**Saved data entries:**
·····
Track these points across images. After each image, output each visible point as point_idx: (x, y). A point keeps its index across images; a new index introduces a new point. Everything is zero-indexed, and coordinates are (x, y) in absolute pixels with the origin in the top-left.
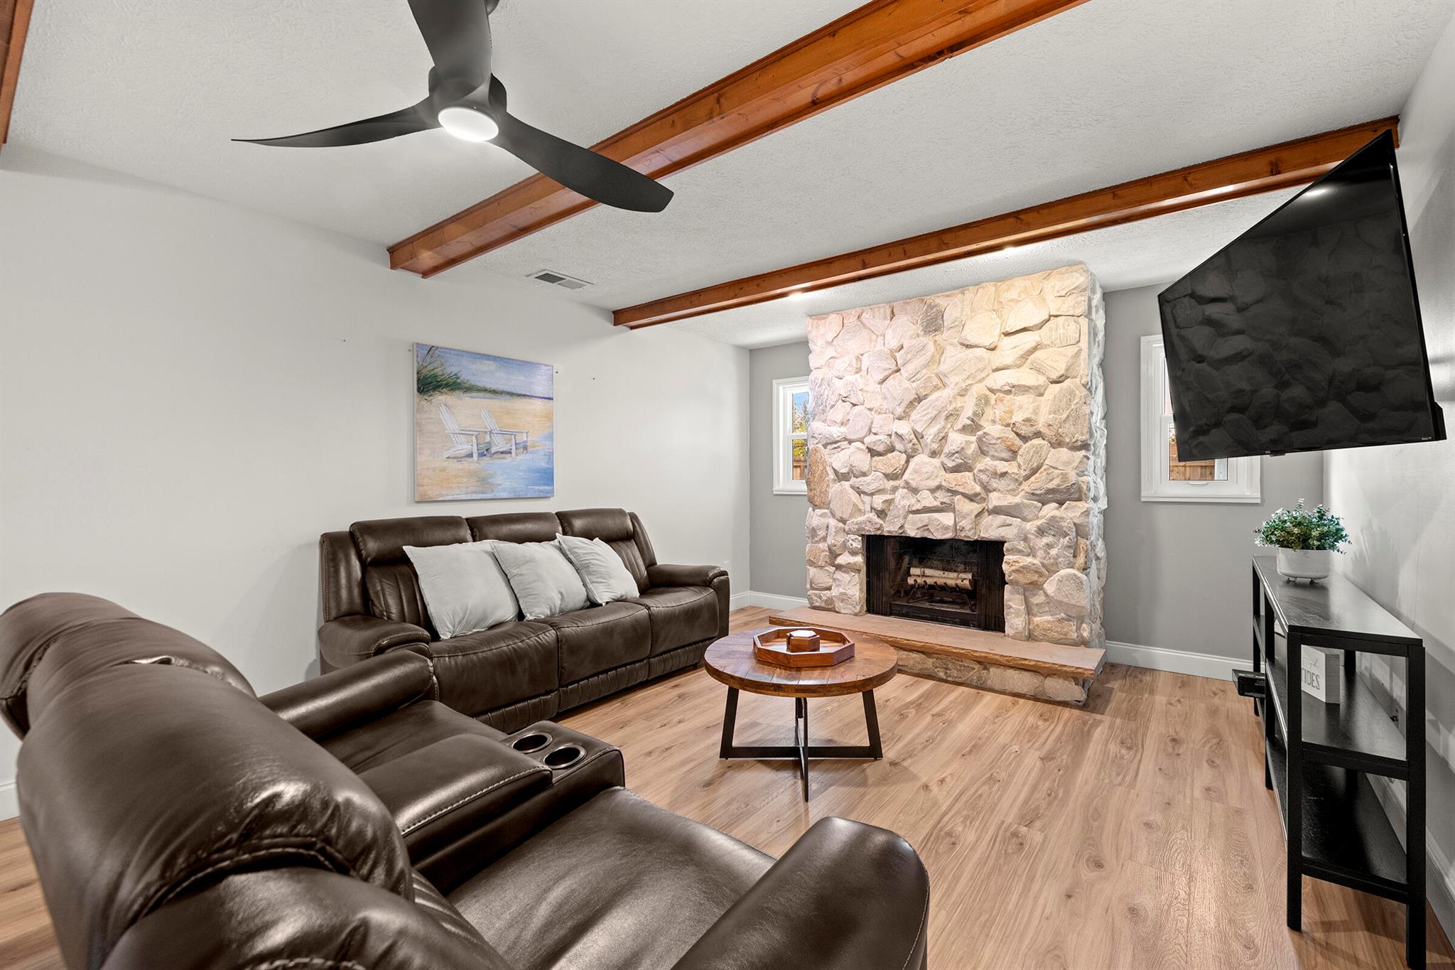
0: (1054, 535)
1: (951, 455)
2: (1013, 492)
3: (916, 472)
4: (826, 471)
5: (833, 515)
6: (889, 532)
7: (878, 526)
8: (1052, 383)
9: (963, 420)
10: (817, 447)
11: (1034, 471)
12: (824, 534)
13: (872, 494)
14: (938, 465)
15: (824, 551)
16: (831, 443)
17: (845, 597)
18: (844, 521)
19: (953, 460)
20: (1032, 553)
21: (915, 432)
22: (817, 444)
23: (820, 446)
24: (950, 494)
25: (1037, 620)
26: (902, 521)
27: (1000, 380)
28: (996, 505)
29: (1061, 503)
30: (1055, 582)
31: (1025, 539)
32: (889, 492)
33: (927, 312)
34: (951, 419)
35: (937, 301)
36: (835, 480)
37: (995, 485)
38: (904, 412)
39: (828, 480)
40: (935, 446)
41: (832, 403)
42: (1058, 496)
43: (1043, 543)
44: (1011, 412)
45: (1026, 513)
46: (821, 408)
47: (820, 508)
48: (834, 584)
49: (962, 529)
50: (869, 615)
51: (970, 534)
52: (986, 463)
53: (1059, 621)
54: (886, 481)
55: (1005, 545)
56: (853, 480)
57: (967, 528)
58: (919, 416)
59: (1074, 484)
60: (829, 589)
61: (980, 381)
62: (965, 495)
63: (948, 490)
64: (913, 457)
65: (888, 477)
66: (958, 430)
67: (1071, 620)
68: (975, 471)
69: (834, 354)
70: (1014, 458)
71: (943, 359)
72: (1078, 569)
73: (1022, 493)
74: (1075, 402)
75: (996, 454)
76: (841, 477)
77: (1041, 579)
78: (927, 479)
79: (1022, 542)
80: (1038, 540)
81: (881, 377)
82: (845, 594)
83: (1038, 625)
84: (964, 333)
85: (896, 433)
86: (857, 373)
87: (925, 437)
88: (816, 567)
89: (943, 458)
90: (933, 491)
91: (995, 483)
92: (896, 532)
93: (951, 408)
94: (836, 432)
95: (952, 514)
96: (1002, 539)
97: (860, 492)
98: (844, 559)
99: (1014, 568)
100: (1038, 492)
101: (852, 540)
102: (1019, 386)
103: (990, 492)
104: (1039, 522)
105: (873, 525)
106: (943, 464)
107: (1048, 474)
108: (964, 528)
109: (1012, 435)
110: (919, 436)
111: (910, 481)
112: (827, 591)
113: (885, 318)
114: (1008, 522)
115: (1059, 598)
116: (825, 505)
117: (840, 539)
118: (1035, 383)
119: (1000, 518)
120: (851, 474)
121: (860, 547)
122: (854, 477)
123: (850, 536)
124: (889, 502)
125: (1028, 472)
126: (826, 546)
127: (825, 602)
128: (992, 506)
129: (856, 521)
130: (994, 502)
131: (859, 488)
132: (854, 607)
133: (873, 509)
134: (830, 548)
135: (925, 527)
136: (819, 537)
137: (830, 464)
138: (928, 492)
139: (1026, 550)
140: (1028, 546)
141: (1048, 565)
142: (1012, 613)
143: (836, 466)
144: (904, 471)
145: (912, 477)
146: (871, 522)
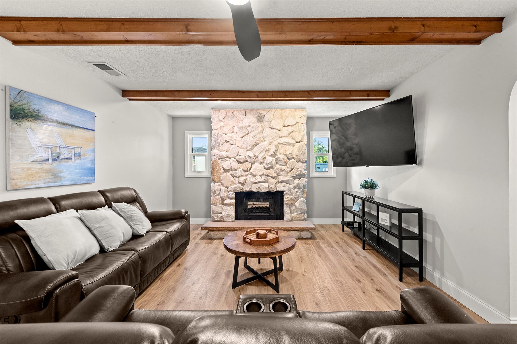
0: (298, 189)
1: (267, 164)
2: (286, 176)
3: (255, 169)
4: (220, 169)
5: (223, 185)
6: (246, 190)
7: (241, 189)
8: (297, 143)
9: (271, 152)
10: (216, 160)
11: (292, 169)
12: (219, 192)
13: (239, 177)
14: (263, 167)
15: (219, 199)
16: (222, 158)
17: (229, 215)
18: (227, 187)
19: (268, 166)
20: (292, 194)
21: (255, 155)
22: (216, 158)
23: (217, 159)
24: (267, 177)
25: (293, 214)
26: (250, 186)
27: (283, 140)
28: (282, 180)
29: (299, 179)
30: (299, 203)
31: (290, 190)
32: (245, 176)
33: (258, 115)
34: (267, 152)
35: (262, 112)
36: (223, 172)
37: (281, 174)
38: (251, 148)
39: (221, 172)
40: (262, 161)
41: (223, 143)
42: (299, 177)
43: (295, 191)
44: (286, 151)
45: (290, 182)
46: (217, 145)
47: (217, 183)
48: (223, 211)
49: (271, 188)
50: (236, 221)
51: (274, 189)
52: (278, 166)
53: (299, 214)
54: (244, 172)
55: (285, 192)
56: (231, 172)
57: (273, 188)
58: (256, 150)
59: (303, 173)
60: (221, 213)
61: (276, 140)
62: (272, 177)
63: (266, 175)
64: (253, 164)
65: (245, 171)
66: (269, 156)
67: (302, 214)
68: (275, 169)
69: (223, 125)
70: (286, 165)
71: (264, 132)
72: (304, 198)
73: (289, 176)
74: (303, 149)
75: (281, 164)
76: (226, 171)
77: (294, 202)
78: (259, 172)
79: (289, 191)
80: (294, 190)
81: (242, 135)
82: (229, 214)
83: (293, 216)
84: (271, 124)
85: (248, 156)
86: (232, 133)
87: (258, 157)
88: (215, 205)
89: (264, 164)
90: (261, 176)
91: (281, 173)
92: (248, 190)
93: (267, 148)
94: (225, 154)
95: (267, 183)
96: (283, 191)
97: (234, 176)
98: (227, 201)
99: (287, 199)
100: (294, 176)
101: (231, 194)
102: (288, 143)
103: (279, 176)
104: (294, 185)
105: (239, 188)
106: (264, 167)
107: (296, 170)
108: (272, 188)
109: (286, 158)
110: (256, 157)
111: (253, 172)
112: (220, 214)
113: (243, 115)
114: (285, 185)
115: (300, 207)
116: (220, 181)
117: (226, 194)
118: (293, 143)
119: (283, 184)
120: (230, 170)
121: (234, 196)
122: (231, 171)
123: (230, 193)
124: (245, 180)
125: (290, 170)
126: (220, 197)
127: (220, 218)
128: (280, 180)
129: (233, 187)
130: (281, 179)
131: (233, 175)
132: (232, 219)
133: (239, 182)
134: (221, 198)
135: (259, 188)
136: (217, 194)
137: (221, 166)
138: (259, 176)
139: (290, 194)
140: (291, 193)
141: (296, 197)
142: (286, 214)
143: (224, 167)
144: (250, 169)
145: (253, 171)
146: (239, 187)
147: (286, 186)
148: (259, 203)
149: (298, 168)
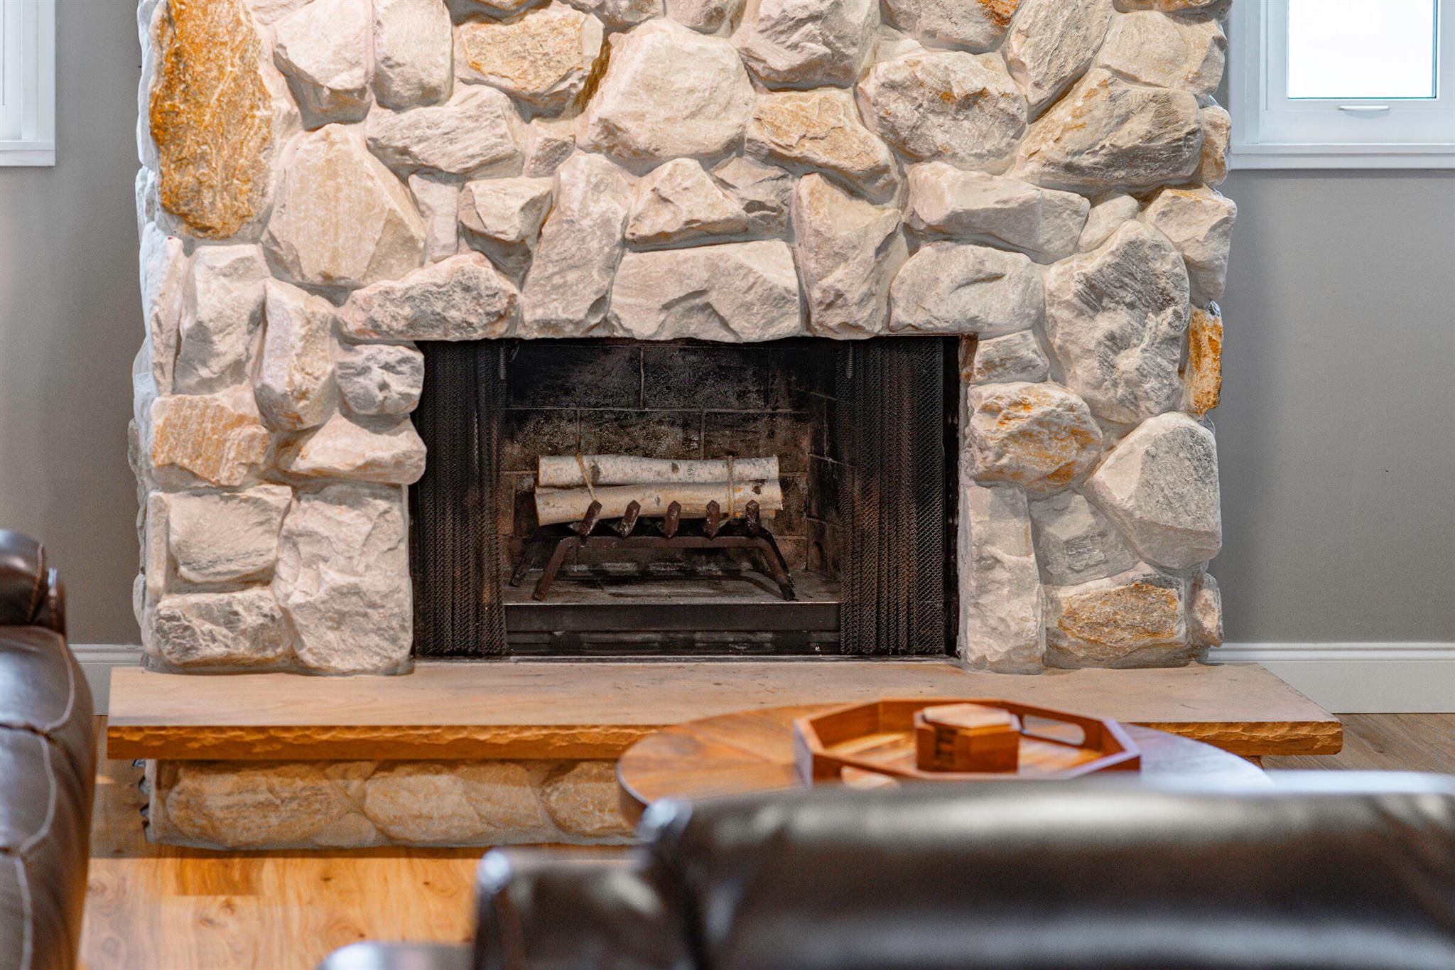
0: (1131, 306)
1: (786, 25)
2: (996, 161)
3: (650, 88)
4: (257, 81)
5: (280, 265)
6: (545, 324)
7: (500, 305)
11: (1064, 90)
12: (241, 349)
13: (462, 178)
14: (733, 62)
15: (241, 420)
17: (353, 604)
18: (333, 289)
19: (794, 46)
20: (1058, 369)
24: (776, 172)
25: (1068, 594)
26: (598, 280)
28: (959, 209)
29: (1145, 198)
30: (1137, 462)
31: (1040, 324)
32: (529, 165)
36: (289, 120)
37: (940, 138)
39: (268, 121)
42: (1143, 175)
43: (1099, 334)
45: (1046, 233)
47: (226, 239)
48: (287, 556)
49: (836, 299)
50: (421, 665)
51: (861, 316)
53: (1139, 589)
54: (517, 121)
55: (984, 348)
56: (379, 121)
57: (853, 296)
59: (1193, 133)
60: (264, 577)
62: (837, 177)
63: (773, 158)
64: (625, 28)
65: (532, 104)
67: (1169, 584)
68: (870, 86)
72: (1192, 413)
73: (1033, 166)
75: (946, 27)
77: (1086, 457)
78: (693, 115)
79: (1029, 333)
80: (1081, 324)
82: (355, 591)
83: (1072, 615)
88: (197, 493)
89: (748, 36)
90: (709, 160)
91: (939, 131)
92: (577, 324)
95: (779, 246)
96: (968, 329)
97: (405, 167)
98: (335, 447)
99: (1013, 426)
100: (1086, 161)
101: (387, 367)
103: (916, 158)
104: (1092, 264)
105: (470, 297)
106: (748, 58)
107: (1113, 99)
108: (839, 295)
111: (624, 124)
112: (253, 593)
114: (991, 267)
115: (1149, 512)
116: (251, 224)
117: (323, 364)
119: (966, 257)
120: (371, 97)
121: (417, 392)
122: (382, 104)
123: (366, 351)
124: (540, 208)
125: (1046, 92)
126: (248, 396)
127: (256, 635)
128: (932, 213)
129: (399, 286)
130: (940, 198)
131: (404, 151)
132: (394, 640)
133: (470, 236)
134: (269, 406)
135: (696, 300)
136: (216, 366)
137: (267, 48)
138: (693, 164)
139: (1042, 361)
140: (1048, 349)
141: (1110, 406)
142: (1001, 583)
143: (303, 60)
144: (592, 84)
145: (631, 107)
146: (467, 289)
147: (996, 277)
148: (663, 466)
149: (1134, 79)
·····
**WHAT IS BEING ASKED:** Of the entries above, repeat exactly the lines between the line with "5: (833, 515)" and the line with "48: (834, 584)", inclusive, and no others.

**ANSWER SECTION:**
5: (833, 515)
6: (889, 532)
7: (878, 526)
8: (1052, 383)
9: (963, 420)
10: (817, 447)
11: (1034, 471)
12: (824, 534)
13: (872, 494)
14: (938, 465)
15: (824, 551)
16: (831, 443)
17: (845, 597)
18: (844, 521)
19: (953, 460)
20: (1032, 553)
21: (915, 432)
22: (817, 444)
23: (820, 446)
24: (950, 494)
25: (1037, 620)
26: (902, 521)
27: (1000, 380)
28: (996, 505)
29: (1061, 503)
30: (1055, 582)
31: (1025, 539)
32: (889, 492)
33: (927, 312)
34: (951, 419)
35: (937, 301)
36: (835, 480)
37: (995, 485)
38: (904, 412)
39: (828, 480)
40: (935, 446)
41: (832, 403)
42: (1058, 496)
43: (1043, 543)
44: (1011, 412)
45: (1026, 513)
46: (821, 408)
47: (820, 508)
48: (834, 584)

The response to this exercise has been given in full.